Cada vez que las miradas de los dos jóvenes se cruzaban, ella bajaba la vista pero la volvía a subir enseguida y él se ponía colorado como un tomate (lo que no facilitaba la pose indiferente que le parecía apropiada para impresionarla) y, confuso y avergonzado, continuaba lo que le hubiera gustado que fuera un camino displicente en dirección al dueño del tearoom. Cuando por fin llegó hasta él sin tropezar, le encargó las consumiciones y, balbuciendo, añadió en inglés:
– Señor Groppi, ¿le puedo preguntar una cosa?
– Por supuesto, Hassanein efendi.
– ¿Conoce usted a una señorita que está sentada en una mesa detrás de mí con otras tres o cuatro…?
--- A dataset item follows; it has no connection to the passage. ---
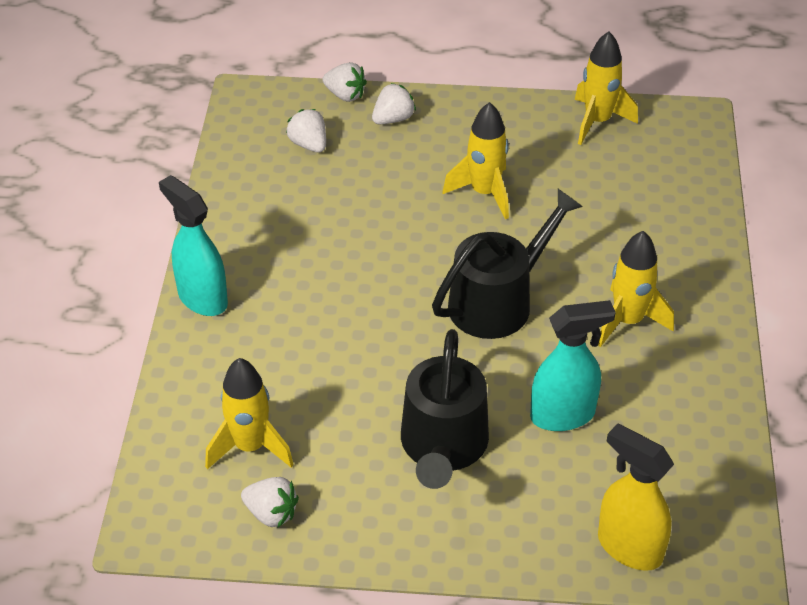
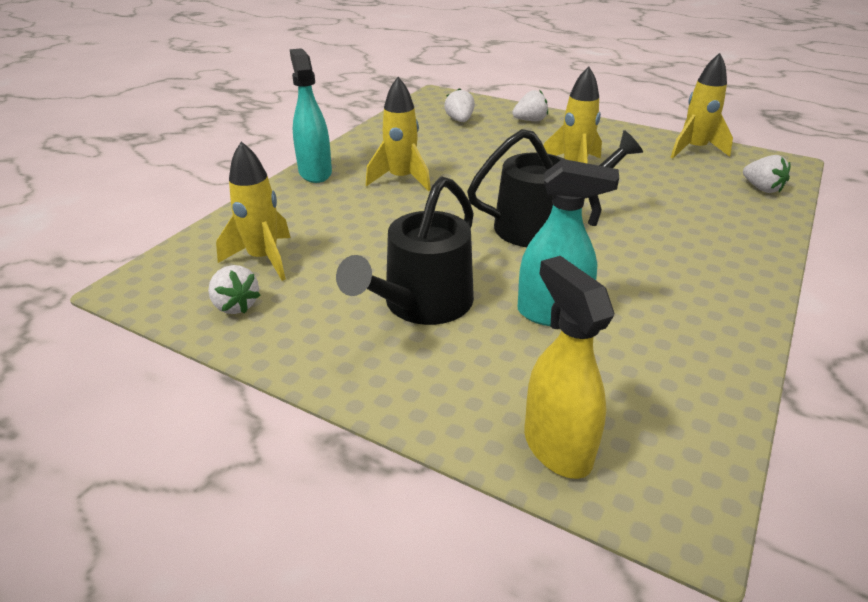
camera: 25 degrees right, 10 degrees down
(345, 95) = (504, 105): white strawberry -> white strawberry (762, 188)
(628, 321) = (658, 266): yellow rocket -> yellow rocket (401, 179)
– ¿Todas con uniforme del colegio de Qasr al-Dubara?
– Sí, claro.
– ¿Se refiere usted a una señorita muy esbelta que lleva la melena suelta?
– Sí, claro.
– Tiene usted buen gusto, efendi… Es la princesa Nadia, sobrina de su alteza el jedive Fuad, la hija única del príncipe Kamal al-Din. -Lo miró con una media sonrisa y dijo-: Nada menos -como si se dispusiera a abrir la puerta del anfiteatro por la que entrarían los leones.
Ya'kub carraspeó.
– Ya. Gracias.
– De nada. ¿Quiere que le haga llegar algún mensaje?
– ¡No!
Al volver a la mesa de detrás del ventanal, el Bey y el tío Ali estaban enfrascados en una conversación intensa en voz baja. Ali Hassanein había acercado su cabeza a la del Bey en un extraño gesto mezcla de confidencia y sumisión, aunque a Ya'kub le pareció que a su padre, que se mantenía muy erguido, aquella familiaridad obsequiosa le disgustaba. Se sentó e inmediatamente el tío Ali se interrumpió, como sorprendido por la presencia molesta del microbio.
Entonces lo miró.
– ¿Y cómo está el joven Ya'kub?
Tenía papada, reluciente por el afeitado de aquella mañana, y los ojos hinchados y las comisuras de los labios inclinadas hacia abajo como cerrando un paréntesis sobre el lustroso hoyuelo de la barbilla. Estaba claro que nada podía importarle menos que el estado de ánimo o de salud del joven Ya'kub.